1. Two important steps. First, complete collimation. I use MetaGuide. Second, polar alignment. If you are not exactly polar aligned it will throw your camera angle off as you move from one region of the sky to the other. Tip: try to re-calibrate when you move the scope to a new region.
2. Stuck at the end of the Crayford focuser is a flip mirror with eyepieces fitted with rings to be parfocal to the video camera and the video camera in line with a 2x-5x barlow. (F10? -- minimum is 3X; F20? you can use 2x) Focus of the video camera via a mask on a close bright star at regular intervals if possible.
3. Eyepiece/flip mirror find the double. I do go-to: this is science not pleasure: get to the target by the faster means possible. Experience shows where the double is relative to the camera (don't think its always at the center shown by the cross hairs!).
4. Flip the mirror, you should see the double integrating at, say, 250ms. If not increase the integration until you acquire. Prepare to be frustrated -- acquiring doubles at F30-F50 on a 1/4" chip is a acquired skill.
5. Begin decreasing the integration time. Do so until you can barely see both the primary and the secondary. As integration time decreases the stars will begin "boiling" or "dancing." We are sampling within the point spread function and seeing "super speckles." If there is a magnitude difference, concentrate on the secondary. This can be anywhere from 1ms to 1000ms depending on the magnitude. Wide pairs do not require fancy techniques, the closer the pair, the faster the integration required. Experimentation is necessary. The main worry is saturation of the primary. When beginning take video stream of different integration times and keep a record of saturation versus integration time. Remember -- this is science not art: as you decrease integration time the pictures start to look really ugly, some of mine are just scatters of pixel hits and others look like boiling masses.

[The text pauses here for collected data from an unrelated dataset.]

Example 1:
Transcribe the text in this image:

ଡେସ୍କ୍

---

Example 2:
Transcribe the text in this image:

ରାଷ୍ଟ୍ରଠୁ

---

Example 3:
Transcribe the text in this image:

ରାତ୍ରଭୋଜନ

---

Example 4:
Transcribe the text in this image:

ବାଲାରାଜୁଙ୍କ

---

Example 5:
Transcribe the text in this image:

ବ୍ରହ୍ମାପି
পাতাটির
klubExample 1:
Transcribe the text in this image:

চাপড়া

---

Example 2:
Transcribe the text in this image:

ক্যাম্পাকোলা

6. Take 1000-4000 frames for close pairs, as few as 100 for wide pairs. If you can take them as fits (Firecapture), so much the better, If not, then you will have to post-process to bmp. (I am assuming a PC, ask Dave about Macs).

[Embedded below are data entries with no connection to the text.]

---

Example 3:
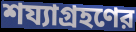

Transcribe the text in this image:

শয্যাগ্রহণের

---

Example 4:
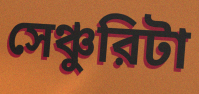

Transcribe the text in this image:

সেঞ্চুরিটা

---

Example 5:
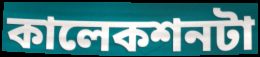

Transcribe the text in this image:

কালেকশনটাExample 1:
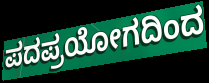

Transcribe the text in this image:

ಪದಪ್ರಯೋಗದಿಂದ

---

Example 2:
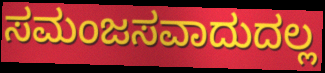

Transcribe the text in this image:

ಸಮಂಜಸವಾದುದಲ್ಲ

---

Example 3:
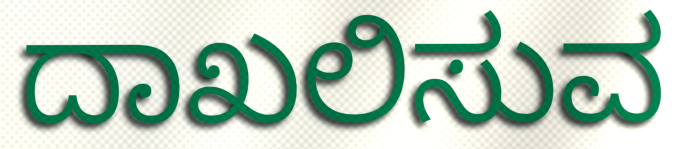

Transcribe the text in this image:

ದಾಖಲಿಸುವ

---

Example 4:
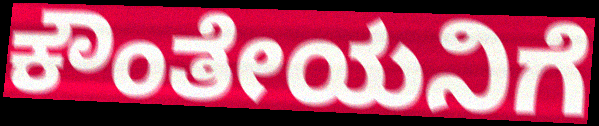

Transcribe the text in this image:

ಕೌಂತೇಯನಿಗೆ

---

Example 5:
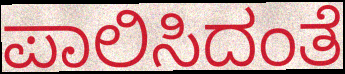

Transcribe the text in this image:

ಪಾಲಿಸಿದಂತೆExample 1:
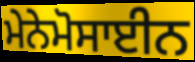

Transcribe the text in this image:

ਮੇਨੇਮੋਸਾਈਨ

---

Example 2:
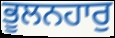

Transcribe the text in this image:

ਭੂਲਨਹਾਰੁ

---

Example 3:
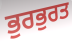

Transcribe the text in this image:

ਭੁਰਭੁਰਤ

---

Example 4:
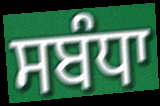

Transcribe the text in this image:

ਸਬੰਧਾ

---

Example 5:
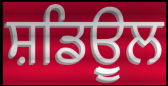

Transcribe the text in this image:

ਸ਼ਡਿਉੂਲ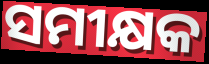
ସମୀକ୍ଷକ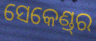
ସେକେଣ୍ଡ୍‌ର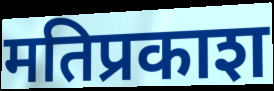
मतिप्रकाशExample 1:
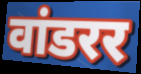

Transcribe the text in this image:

वांडरर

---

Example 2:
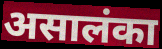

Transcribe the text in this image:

असालंका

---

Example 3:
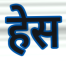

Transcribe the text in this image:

हेस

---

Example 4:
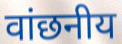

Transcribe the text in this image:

वांछनीय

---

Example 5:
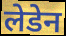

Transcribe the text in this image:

लेडेनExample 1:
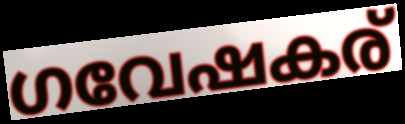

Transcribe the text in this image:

ഗവേഷകര്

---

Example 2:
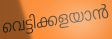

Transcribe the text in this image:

വെട്ടിക്കളയാൻ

7. For an actual session the first pair imaged is a calibration pair. You want something wide, not close and in the region you are working. Rectilinear pairs or wider Grade 1 or grade 2 orbital pairs are good, many of the WDS calibration pairs are more suited for larger scopes. I try for 10-20" separation and 100-200 frames.

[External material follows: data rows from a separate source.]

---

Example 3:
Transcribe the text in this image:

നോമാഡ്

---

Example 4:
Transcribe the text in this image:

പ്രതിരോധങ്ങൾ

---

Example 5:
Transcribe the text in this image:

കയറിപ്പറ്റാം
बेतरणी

8 Finally, program stars. I usually work one region at a time and if I make large move I take another calibration pair. In fact, I take calibration pairs at regular intervals.
9. At the end of the run, take another calibration pair to insure no camera movement.
10. Post-processing and measuring is well covered in the REDUC tutorials by Florent Losse if you use that program.
Now, much depends on those calibration stars as they are used to determine camera angle and plate scale. Best practice is to take several. Check to see how well each agrees with the calculated theta and rho for that night and take the average. Odd balls do pop up, so do not go blindly into the night. The best way for the beginner to begin is to measure only brighter and well separated (>5") rectilinear pairs. Why? Because you can compare your results with the predicted results of professionals. If your measures fall within the errors of an O-C, then you gain confidence that your measures have scientific worth. You can calculate the predicted theta and rho simply, it ain't rocket science.